The majority of Beige G3s had ATA hard drives. If yours is ATA, you can remove the drive and use this device:
to attach the drive to any Mac with USB ports. The device treats a bare drive exactly as if it were in an external enclosure. The adaptor includes a power supply to get power to the drive while it in out of the computer. One of these had saves my bacon a number of times.
Thanks, Allan. That looks like what I need, connecting to the HD, with a USB interface to the outside world, which would most likely be a USB thumb drive in my case. Dumb question, but would the thumb drive be visible from the G3 to drag and drop files? Our company is strickly PC and Linux, so I don't have a Mac available to interface with.
The suggestion of using the bare-drive universal cable adapter involves removing the hard drive from the G3, i.e. - open the G3 up disconnect the power cables, disconnect the hard drive cables, take the hard drive out of the G3, rendering the G3 unusable for this operation.
Hook the hard drive that you took out of the G3 to the cable adapter and use the USB connection on another totally different computer to read the files. There may be some issues with reading the Mac formatted drive on a PC or linux machine, best bet would be to use another Mac.
If the company is strictly PC and linux, then why would you have any essential files stuck on an 15+ year old Mac that remains inaccesible via the other company computers?
"Our company is strickly PC and Linux, so I don't have a Mac available to interface with."
Unless you install a software program like "MacDrive" on one of the PCs so that a Mac-formatted drive is recognized, the adapter mentioned by Allan isn't going to be of much use to you. Additionally, that type of adapter isn't platform-specific, which means that you can purchase one at a PC store and it would work with PCs and Macs.

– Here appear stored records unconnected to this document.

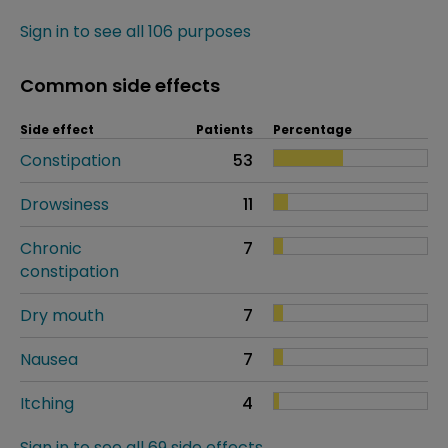
Sign in to see all 106 purposes
Common side effects
Side effect
Patients
Percentage
Constipation
53
Drowsiness
11
Chronic
7
constipation
Dry mouth
7
Nausea
7
Itching
4
Sign in to see all 69 side effects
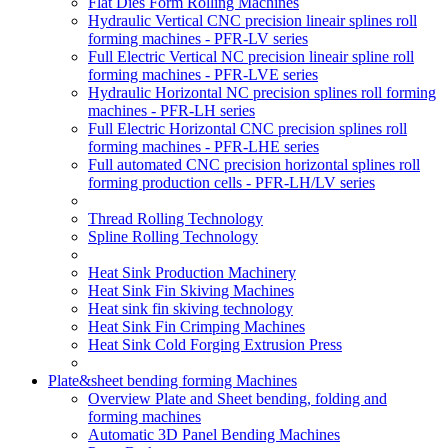
Flat Dies Form Rolling Machines
Hydraulic Vertical CNC precision lineair splines roll
forming machines - PFR-LV series
Full Electric Vertical NC precision lineair spline roll
forming machines - PFR-LVE series
Hydraulic Horizontal NC precision splines roll forming
machines - PFR-LH series
Full Electric Horizontal CNC precision splines roll
forming machines - PFR-LHE series
Full automated CNC precision horizontal splines roll
forming production cells - PFR-LH/LV series
Thread Rolling Technology
Spline Rolling Technology
Heat Sink Production Machinery
Heat Sink Fin Skiving Machines
Heat sink fin skiving technology
Heat Sink Fin Crimping Machines
Heat Sink Cold Forging Extrusion Press
Plate&sheet bending forming Machines
Overview Plate and Sheet bending, folding and
forming machines
Automatic 3D Panel Bending Machines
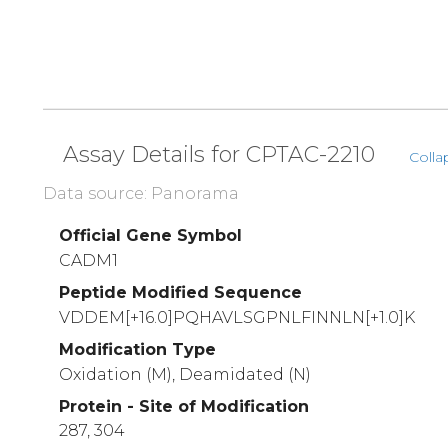
Assay Details for CPTAC-2210
Colla
Data source: Panorama
Official Gene Symbol
CADM1
Peptide Modified Sequence
VDDEM[+16.0]PQHAVLSGPNLFINNLN[+1.0]K
Modification Type
Oxidation (M), Deamidated (N)
Protein - Site of Modification
287, 304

I bought/use this one, which is about half the price of the one at Other World Computing. You referenced the G3's "25 pin IDE connection available in back." That's a DB-25 SCSI bus port, and although it resembles the parallel port found on the back of older PCs, it's a different/incompatible interface. A suitable Zip drive would be a SCSI type, not a parallel port type. If you had access to a SCSI Zip drive (100 MB or 250 MB), you could transfer the files to PC-formatted Zip disks and then use a Zip drive designed for connection to a USB port, to transfer files from the disks to a PC. Depending on the OS version that the beige G3 is running, you could install a USB PCI card and transfer the files to a flash drive. Realistically, the G3 should be running OS 9.1 and you'd need to perform a custom installation of the same OS, to install the necessary USB support files. It just gets more complicated, in terms of the hardware and software upgrades needed to accomplish this. I'd recommend removing the G3's hard drive and using the USB-to-IDE adapter, which will require a software program on the PC to enable reading the Mac-formatted drive.

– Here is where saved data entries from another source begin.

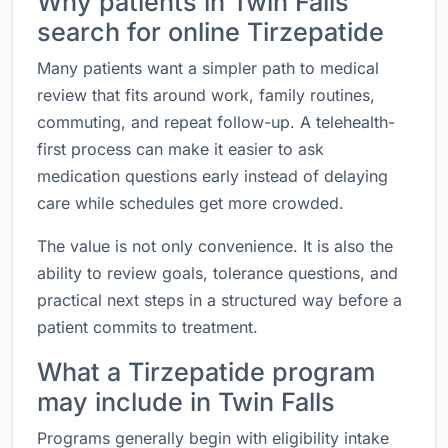
Why patients in Twin Falls
search for online Tirzepatide
Many patients want a simpler path to medical
review that fits around work, family routines,
commuting, and repeat follow-up. A telehealth-
first process can make it easier to ask
medication questions early instead of delaying
care while schedules get more crowded.
The value is not only convenience. It is also the
ability to review goals, tolerance questions, and
practical next steps in a structured way before a
patient commits to treatment.
What a Tirzepatide program
may include in Twin Falls
Programs generally begin with eligibility intake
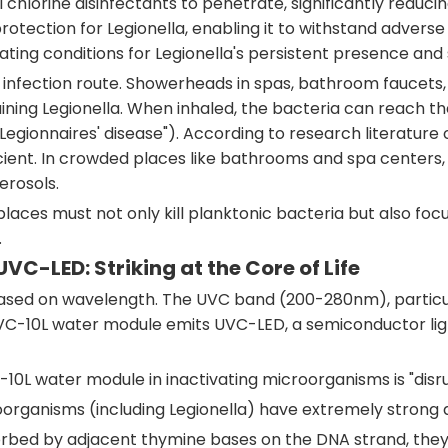
al chlorine disinfectants to penetrate, significantly reduc
rotection for Legionella, enabling it to withstand advers
ating conditions for Legionella's persistent presence and
ry infection route. Showerheads in spas, bathroom faucet
ning Legionella. When inhaled, the bacteria can reach the 
egionnaires' disease"). According to research literature 
ficient. In crowded places like bathrooms and spa centers
erosols.
places must not only kill planktonic bacteria but also focu
.
 UVC-LED: Striking at the Core of Life
VC based on wavelength. The UVC band (200-280nm), partic
-10L water module emits UVC-LED, a semiconductor light 
L water module in inactivating microorganisms is "disrup
oorganisms (including Legionella) have extremely stron
ed by adjacent thymine bases on the DNA strand, they 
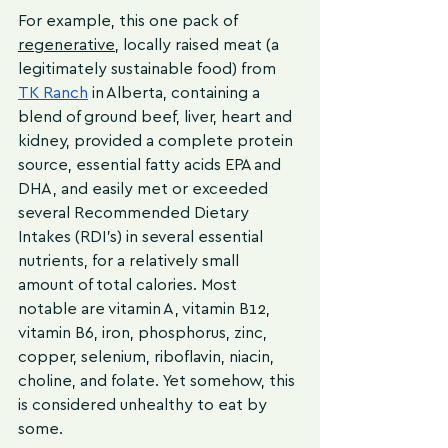
For example, this one pack of 
regenerative
, locally raised meat (a 
legitimately sustainable food) from 
TK Ranch
 in Alberta, containing a 
blend of ground beef, liver, heart and 
kidney, provided a complete protein 
source, essential fatty acids EPA and 
DHA, and easily met or exceeded 
several Recommended Dietary 
Intakes (RDI’s) in several essential 
nutrients, for a relatively small 
amount of total calories. Most 
notable are vitamin A, vitamin B12, 
vitamin B6, iron, phosphorus, zinc, 
copper, selenium, riboflavin, niacin, 
choline, and folate. Yet somehow, this 
is considered unhealthy to eat by 
some.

You did not say whether or not this machine booted. Folks have assumed the machine did not boot.
If it does boot,
1) get a flash drive. They come formated for the pc. keep the fat32 format. 8 gig one works fine for me.

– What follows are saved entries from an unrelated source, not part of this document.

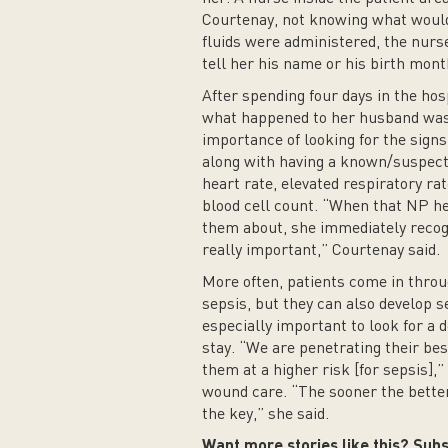
Courtenay, not knowing what would
fluids were administered, the nurse
tell her his name or his birth mont
After spending four days in the hos
what happened to her husband was 
importance of looking for the signs
along with having a known/suspecte
heart rate, elevated respiratory ra
blood cell count. “When that NP hea
them about, she immediately recogn
really important,” Courtenay said.
More often, patients come in thro
sepsis, but they can also develop se
especially important to look for a d
stay. “We are penetrating their bes
them at a higher risk [for sepsis],”
wound care. “The sooner the better 
the key,” she said.
Want more stories like this? Subs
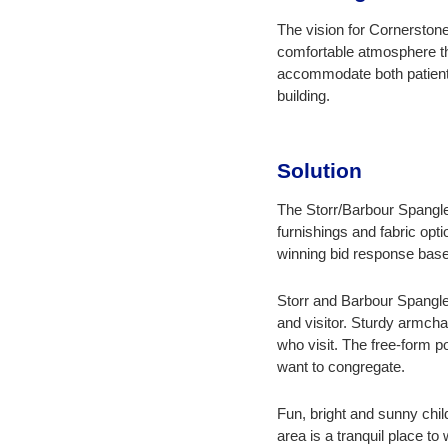
The vision for Cornerstone
comfortable atmosphere tha
accommodate both patients
building.
Solution
The Storr/Barbour Spangle 
furnishings and fabric op
winning bid response base
Storr and Barbour Spangle
and visitor. Sturdy armch
who visit. The free-form p
want to congregate.
Fun, bright and sunny chi
area is a tranquil place t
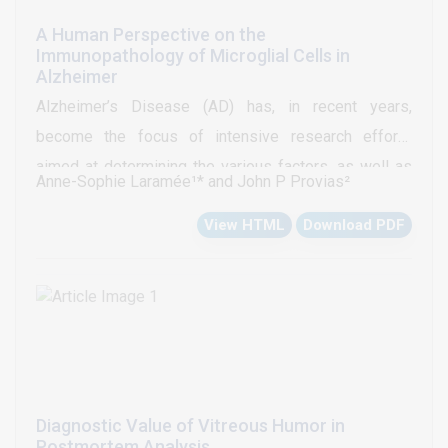
A Human Perspective on the
Immunopathology of Microglial Cells in
Alzheimer
Alzheimer’s Disease (AD) has, in recent years,
become the focus of intensive research efforts
aimed at determining the various factors, as well as
Anne-Sophie Laramée¹* and John P Provias²
their degrees of involvement, in its pathogenesis and
View HTML
Download PDF
progression. Of such factors, the immunocompetent
microglial cells have repeatedly been implicated as
potentially key contributors to the disease process—
having namely garnered much attention from genome-
wide association studies, as well as studies
conducted using murine models. Despite the
versatility and convenience of these models, AD
Diagnostic Value of Vitreous Humor in
remains a distinctly human condition. The present
Postmortem Analysis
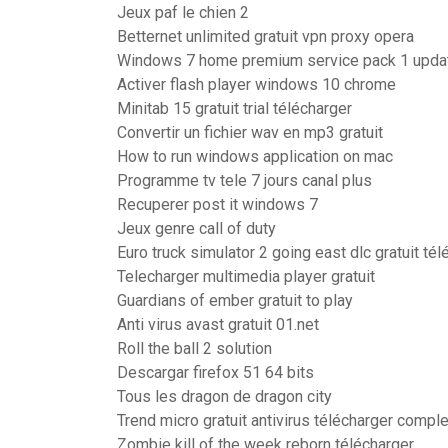
Jeux paf le chien 2
Betternet unlimited gratuit vpn proxy opera
Windows 7 home premium service pack 1 updat
Activer flash player windows 10 chrome
Minitab 15 gratuit trial télécharger
Convertir un fichier wav en mp3 gratuit
How to run windows application on mac
Programme tv tele 7 jours canal plus
Recuperer post it windows 7
Jeux genre call of duty
Euro truck simulator 2 going east dlc gratuit tél
Telecharger multimedia player gratuit
Guardians of ember gratuit to play
Anti virus avast gratuit 01.net
Roll the ball 2 solution
Descargar firefox 51 64 bits
Tous les dragon de dragon city
Trend micro gratuit antivirus télécharger compl
Zombie kill of the week reborn télécharger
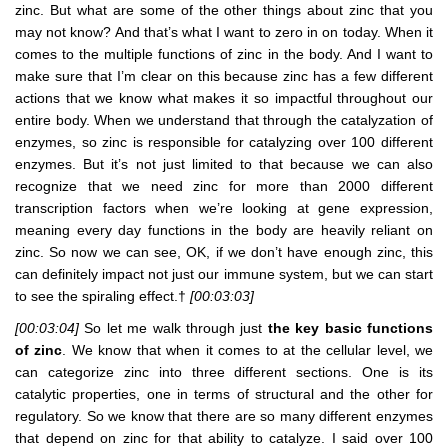
zinc. But what are some of the other things about zinc that you
may not know? And that’s what I want to zero in on today. When it
comes to the multiple functions of zinc in the body. And I want to
make sure that I’m clear on this because zinc has a few different
actions that we know what makes it so impactful throughout our
entire body. When we understand that through the catalyzation of
enzymes, so zinc is responsible for catalyzing over 100 different
enzymes. But it’s not just limited to that because we can also
recognize that we need zinc for more than 2000 different
transcription factors when we’re looking at gene expression,
meaning every day functions in the body are heavily reliant on
zinc. So now we can see, OK, if we don’t have enough zinc, this
can definitely impact not just our immune system, but we can start
to see the spiraling effect.†
[00:03:03]
[00:03:04]
So let me walk through just
the key basic functions
of zinc
. We know that when it comes to at the cellular level, we
can categorize zinc into three different sections. One is its
catalytic properties, one in terms of structural and the other for
regulatory. So we know that there are so many different enzymes
that depend on zinc for that ability to catalyze. I said over 100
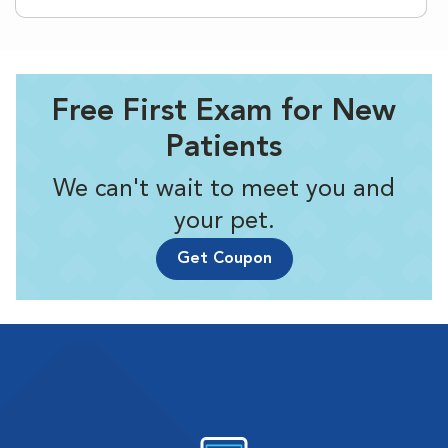
Free First Exam for New
Patients
We can't wait to meet you and
your pet.
Get Coupon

2) put the flash drive in a usb port.
3) Drag & drop the images to the flash drive.
got some problem with the flash drive. reformat on PC xp or mac with dos format. Avoid formating on a newer windows system.
buy a new 8gig flash drive in a store & you will be fine.
Forgot that little point about no usb ports
Could try connecting it via a crossover cable to some other computer. Or a regular ethernet cable if the other computer has auto-sensing ports. Run an ftp server on the other computer.
find a ethernet hub or router and connect with two cables that way. Most wifi home routers have multipe ethernet cable ports.
I used fetch on classic:
Some version of classic came with a web server. Could put the files to transport in a web server folder. You can then use any web browser to download the files.